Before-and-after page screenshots
****

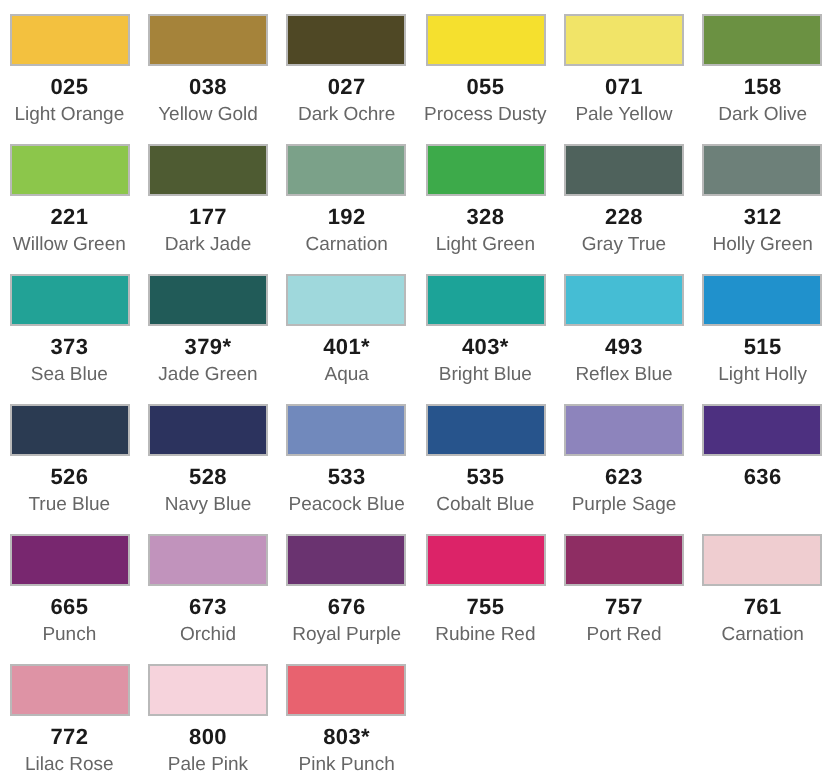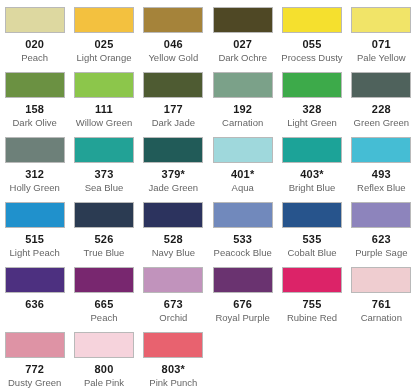"020" div.swatch-cell { html: <div> <div></div> <div>020</div> <div>Peach</div> </div> -> none }
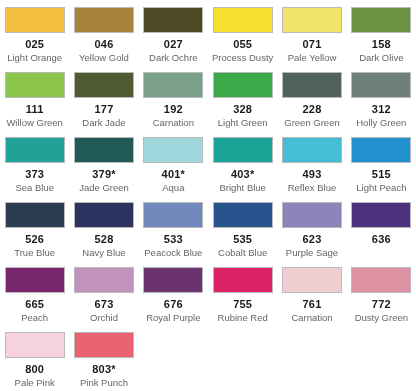"046" div.swatch-code { text: 046 -> 038 }
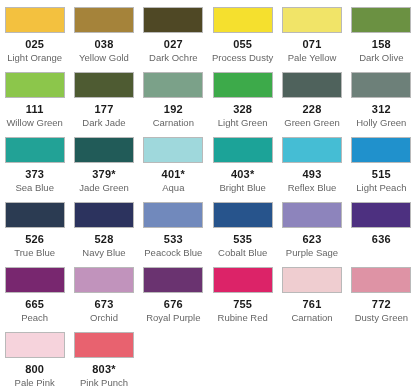"111" div.swatch-code { text: 111 -> 221 }
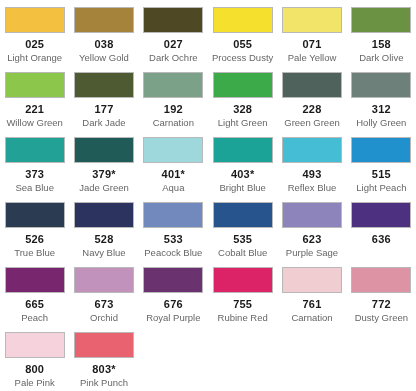"Green Green" div.swatch-name { text: Green Green -> Gray True }
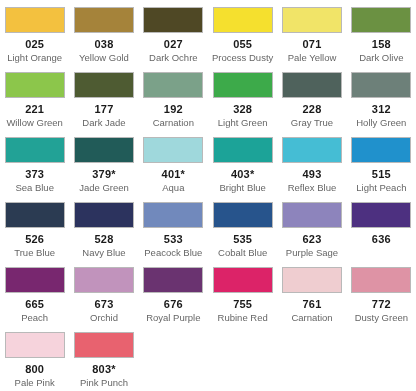"Light Peach" div.swatch-name { text: Peach -> Holly }
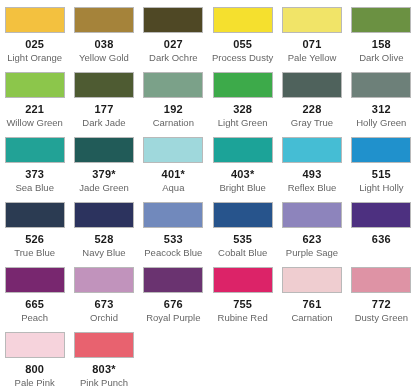"757" div.swatch-cell { html: none -> <div> <div></div> <div>757</div> <div>Port Red</div> </div> }
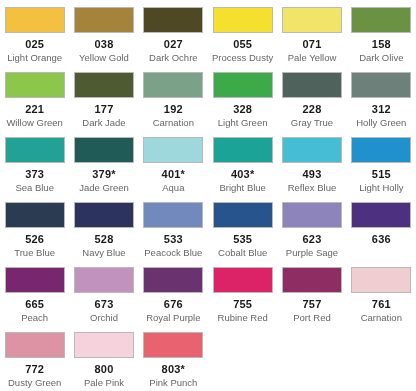"Peach" div.swatch-name { text: Peach -> Punch }
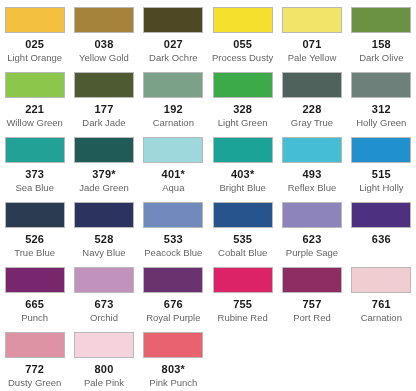"Dusty Green" div.swatch-name { text: Dusty Green -> Lilac Rose }
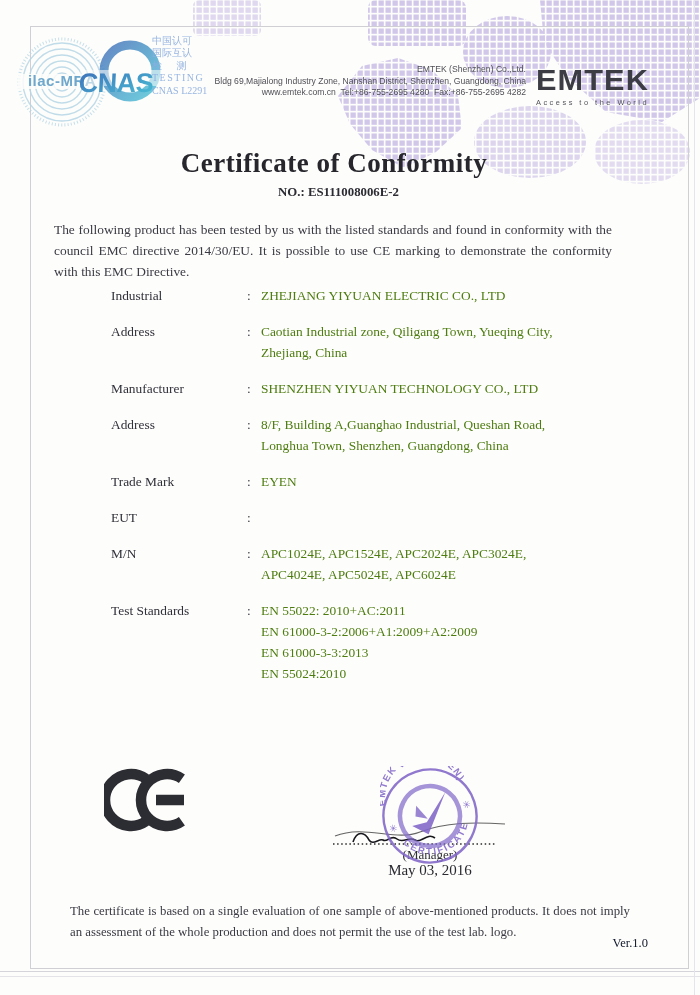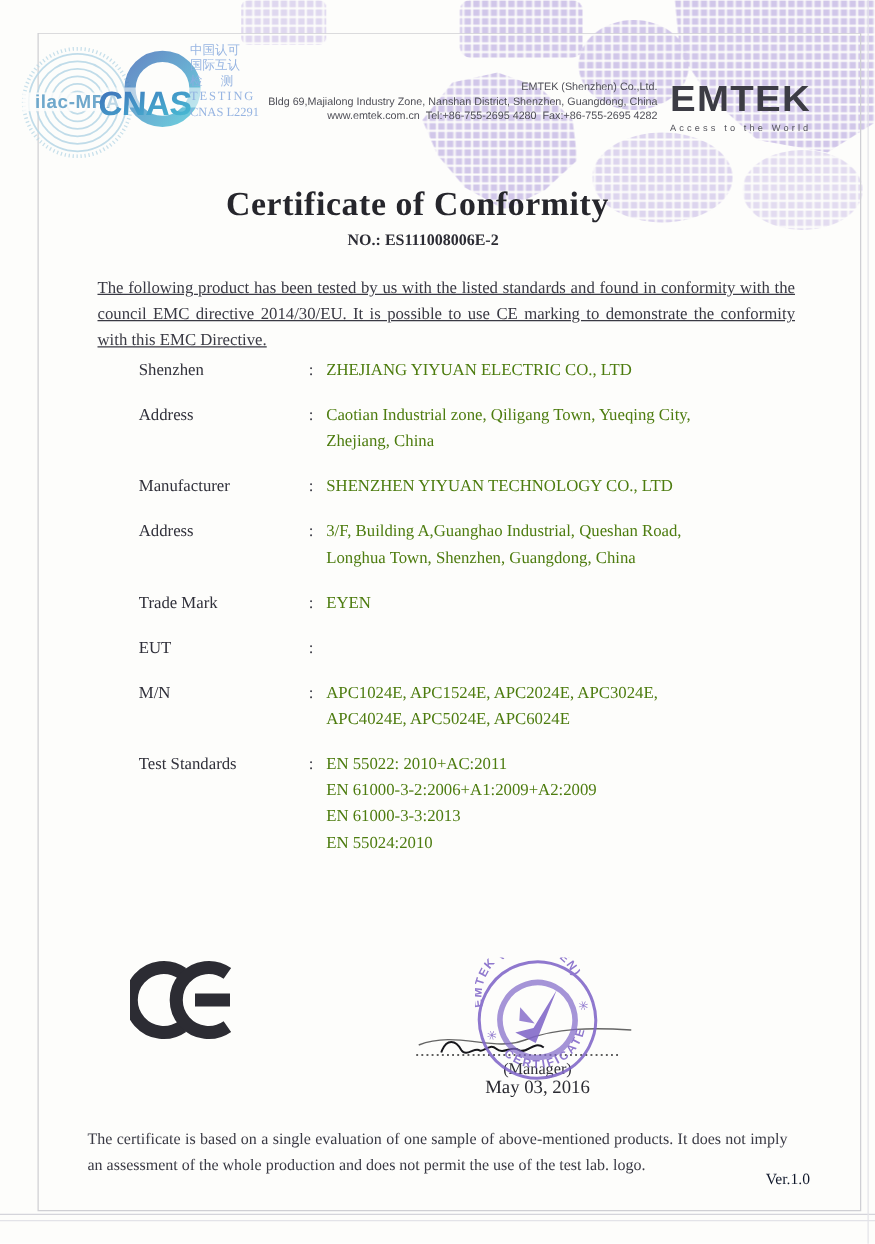"The following product has been" .intro { left: 78px -> 54px; text-decoration: underline -> none }
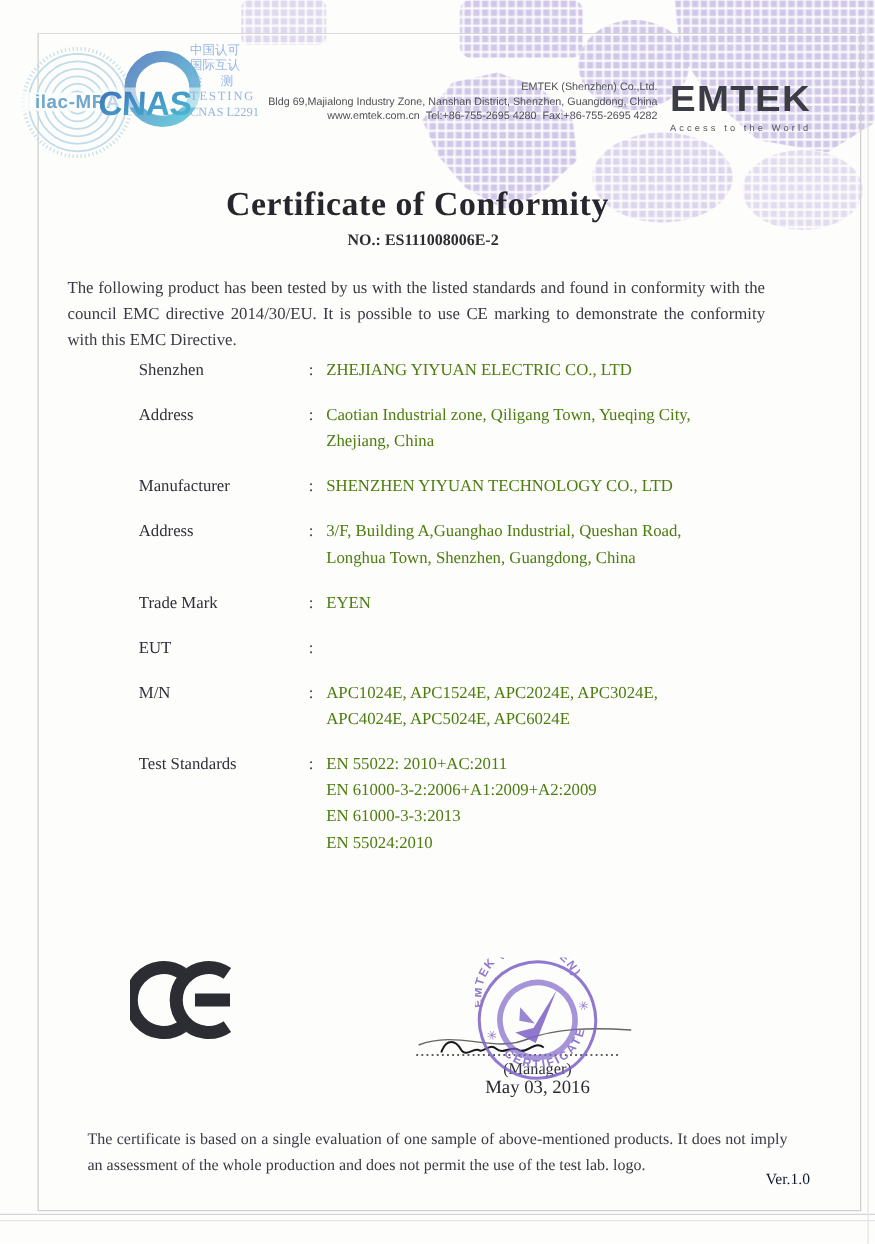"Shenzhen" div.flabel { text: Shenzhen -> Industrial }
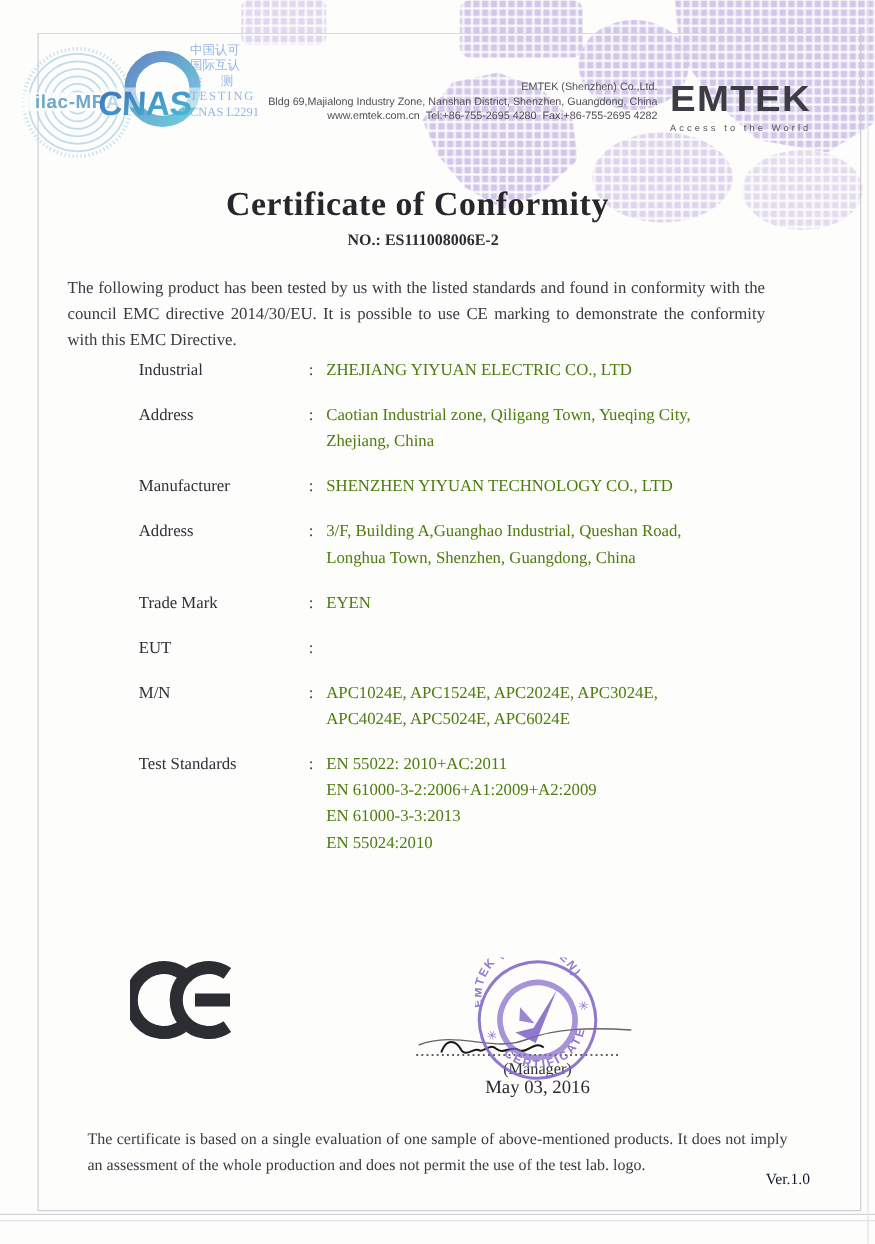"3/F, Building A,Guanghao Industrial," div.fvalue { text: 3/F -> 8/F }
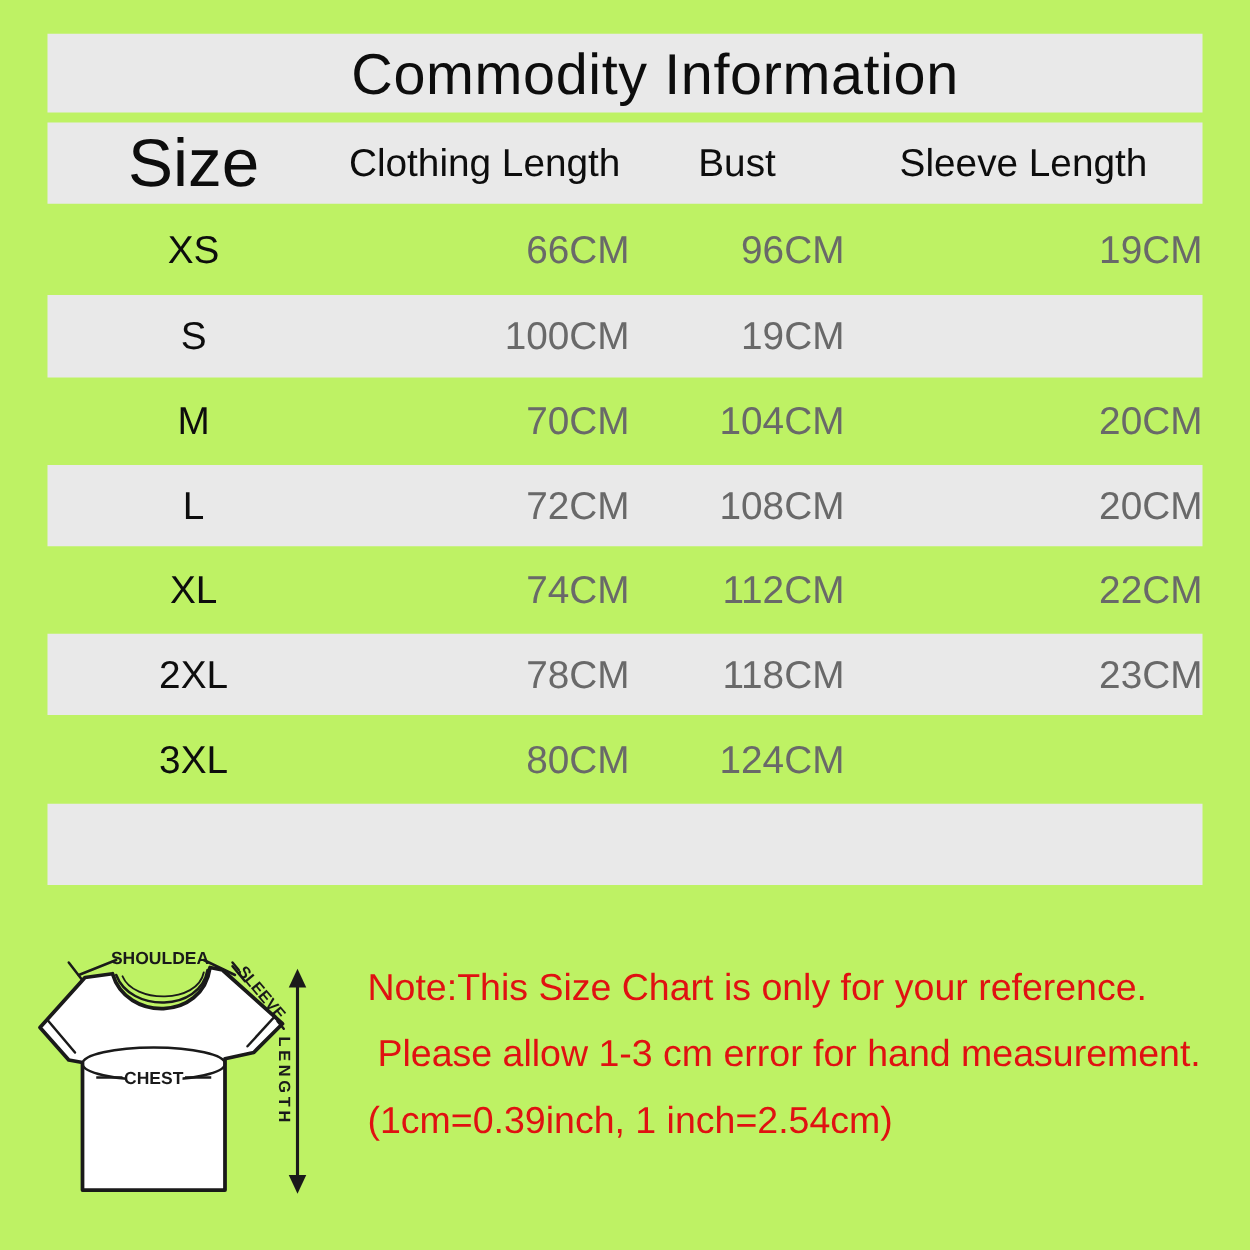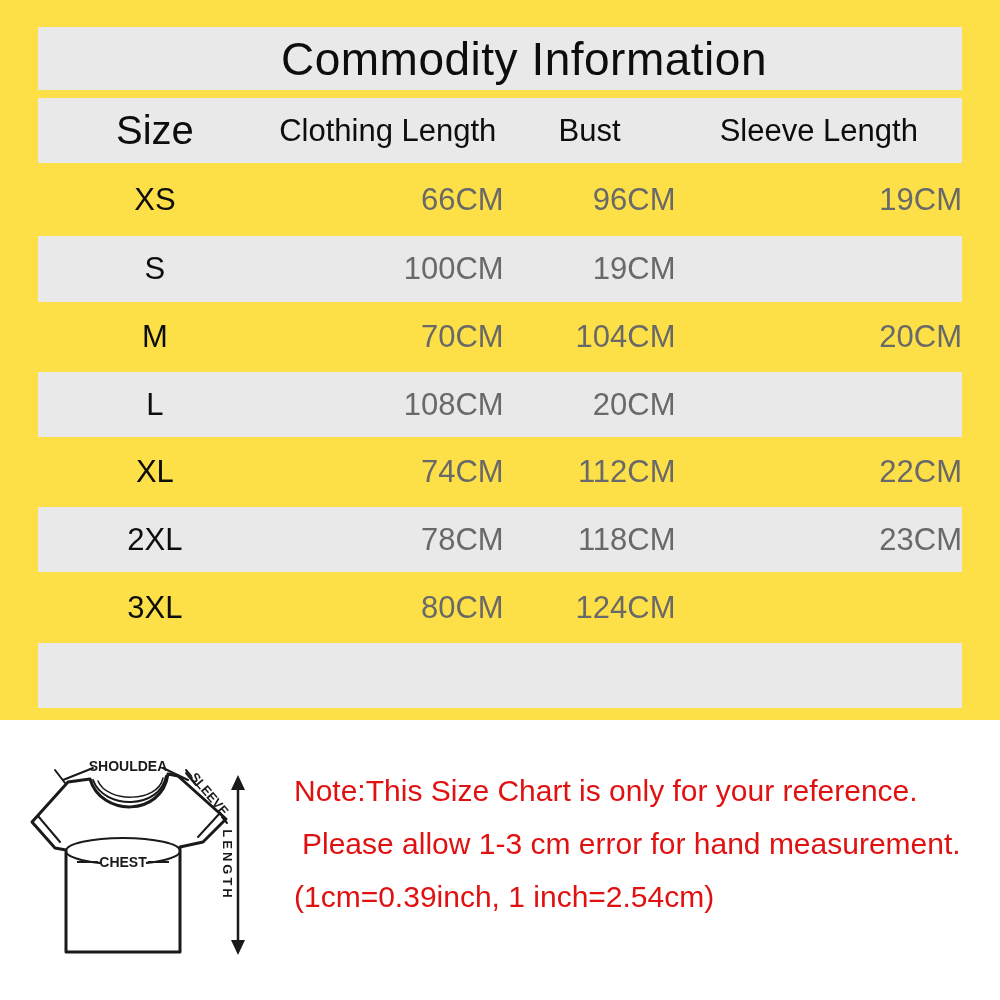"Commodity Information" .sheet { background: #fde047 -> #bef264; height: 720px -> 1000px }
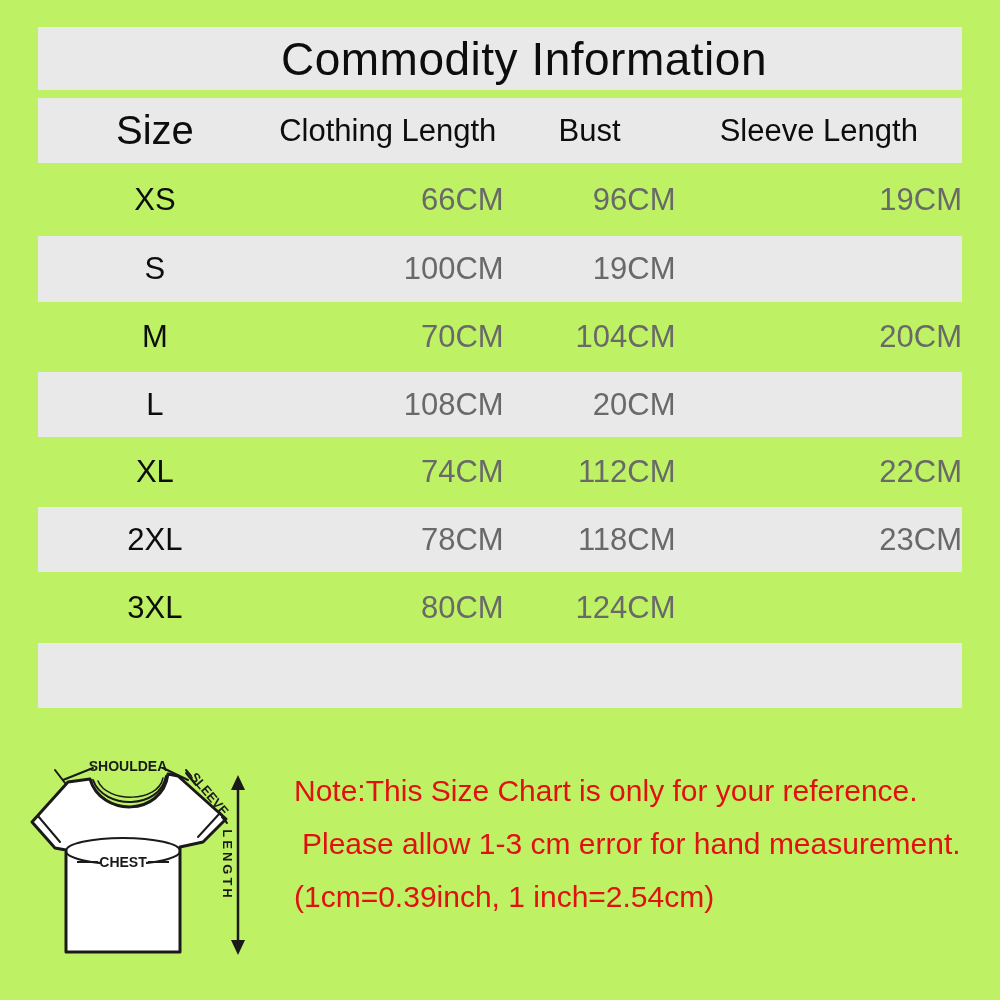"Size" .row.header .cell.size-h { font-size: 40px -> 54px }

****

### Task
A word-for-word copy of the records is required. Leave out every picture.

### Written solution
"020" div.swatch-cell { html: <div> <div></div> <div>020</div> <div>Peach</div> </div> -> none }
"046" div.swatch-code { text: 046 -> 038 }
"111" div.swatch-code { text: 111 -> 221 }
"Green Green" div.swatch-name { text: Green Green -> Gray True }
"Light Peach" div.swatch-name { text: Peach -> Holly }
"757" div.swatch-cell { html: none -> <div> <div></div> <div>757</div> <div>Port Red</div> </div> }
"Peach" div.swatch-name { text: Peach -> Punch }
"Dusty Green" div.swatch-name { text: Dusty Green -> Lilac Rose }
"The following product has been" .intro { left: 78px -> 54px; text-decoration: underline -> none }
"Shenzhen" div.flabel { text: Shenzhen -> Industrial }
"3/F, Building A,Guanghao Industrial," div.fvalue { text: 3/F -> 8/F }
"Commodity Information" .sheet { background: #fde047 -> #bef264; height: 720px -> 1000px }
"Size" .row.header .cell.size-h { font-size: 40px -> 54px }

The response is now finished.